Some repairs are more time sensitive, Fecteau said.

“Safety’s priority. Something like missing smoke detectors – that stuff we can’t let go too long. It absolutely has to be done. Some of the minor stuff like the railings and dry wall systems can give them some time to do, as long as we have a working relationship.”

Code enforcement sent a letter to the Sextons in December 2016 following a Dec. 1 inspection that included a list of five repairs that needed to be done. Codes gave them 30 days to complete the repairs, and if they didn’t complete the repairs, the Sextons would be sent a certified letter to urge the them to contact the department.

There was a ground fault with electrical outlets by the kitchen counters, which are required to be protected - previously unbeknownst to the Sextons – but weren’t. There were blank spots in an electrical panel in which someone could stick their fingers, and these needed to be filled. Bedroom door locks needed to be removed because doors that lead to a room with a fire escape cannot be lockable in case of an emergency. There was paint on some ground fault interrupters, a type of outlet that monitors electricity flowing in a circuit and protects people from electrical shock. The paint can counter its electrical shock prevention mechanism.

Finally, CO2 and carbon monoxide detectors needed to be updated by enabling them to communicate with detectors throughout the building. This is to allow residents in all other units to be alerted in case of a fire – a necessary but “inconvenient safety measure,” Sue Sexton said, because if a tenant cooks and sets their detector off, it will alert all other tenants in the building.

The Sextons completed all five required modifications in one day. They estimated costs to be $2,500, but were un- certain since they had not received a bill by the time of the interview.

“The hardest part was finding someone who could squeeze us in,” Sue Sexton said, since contractors can be busy. She said it took eight weeks to schedule an appointment with an electrician because three attempts with three different contractors to schedule the repairs were unsuccessful. As a result, 30 days had expired from the time the first letter was sent, and the Sextons were sent a certified letter from codes enforcement to urge them to contact the department, with no time frame given to make the repairs after the first 30 days.

Sue Sexton said the code department “could not have been nicer, and made the experience easier to deal with.

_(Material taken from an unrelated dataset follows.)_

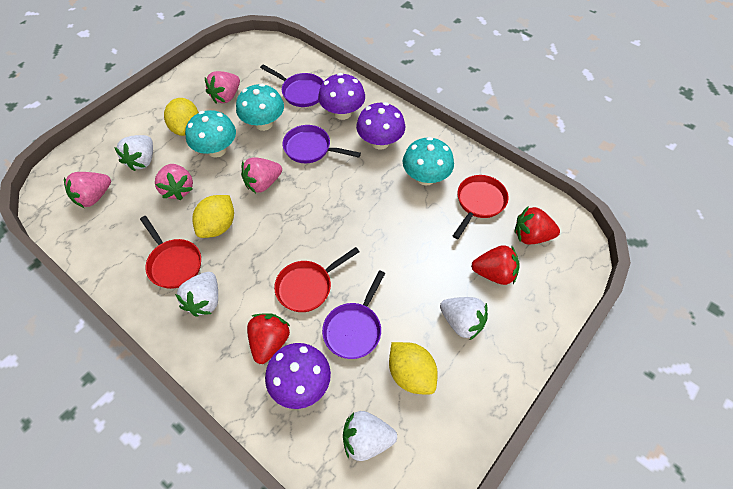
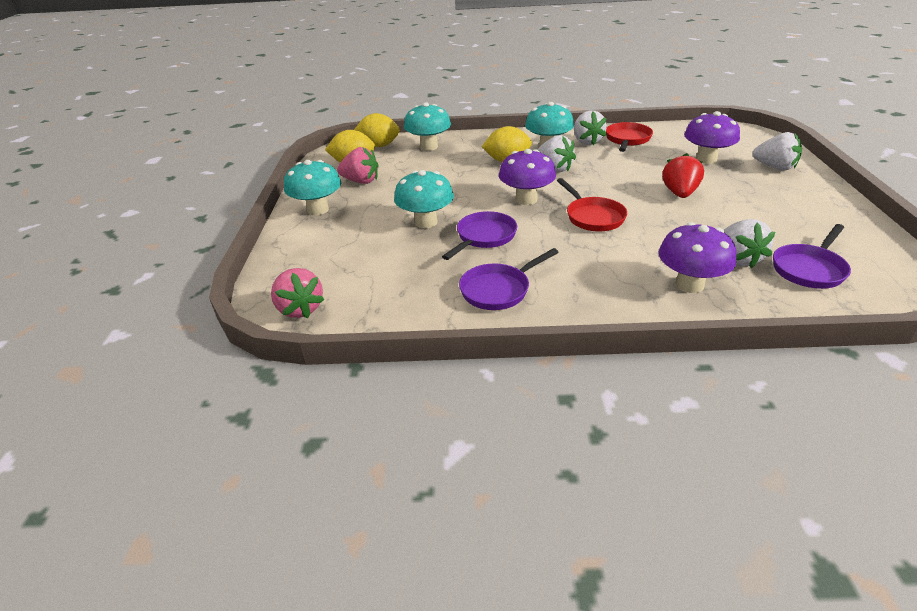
pink strawberry: 4 -> 2
red pan: 3 -> 2
red strawberry: 3 -> 1
turquoise mushroom: 3 -> 4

They didn’t have an attitude, they were very professional, very willing to talk and listen to our concerns, and were very flexible.”

Sue Sexton said communication between tenants and landlords is paramount, considering the Noyes Street fire in Portland that killed six adults in 2014, as well as a fire in Biddeford that claimed the lives of two men in 2015.

“The tenant has a duty to let the landlord know when there is a problem as soon as it is noticed,” Sue Sexton said. “It is also the tenant’s responsibility to keep pathways to escape routes – or doorways - free and clear of debris. The landlord has a duty to make the repairs as soon as possible.”

The Sextons implore landlords to act ethically and professionally for the sake of their tenants.

“If you’re a landlord, do the right thing,” she said. “Get your property up to snuff and provide a decent place for people to live. If they’re going to give you good money for rent, you want to give them a good place to live.”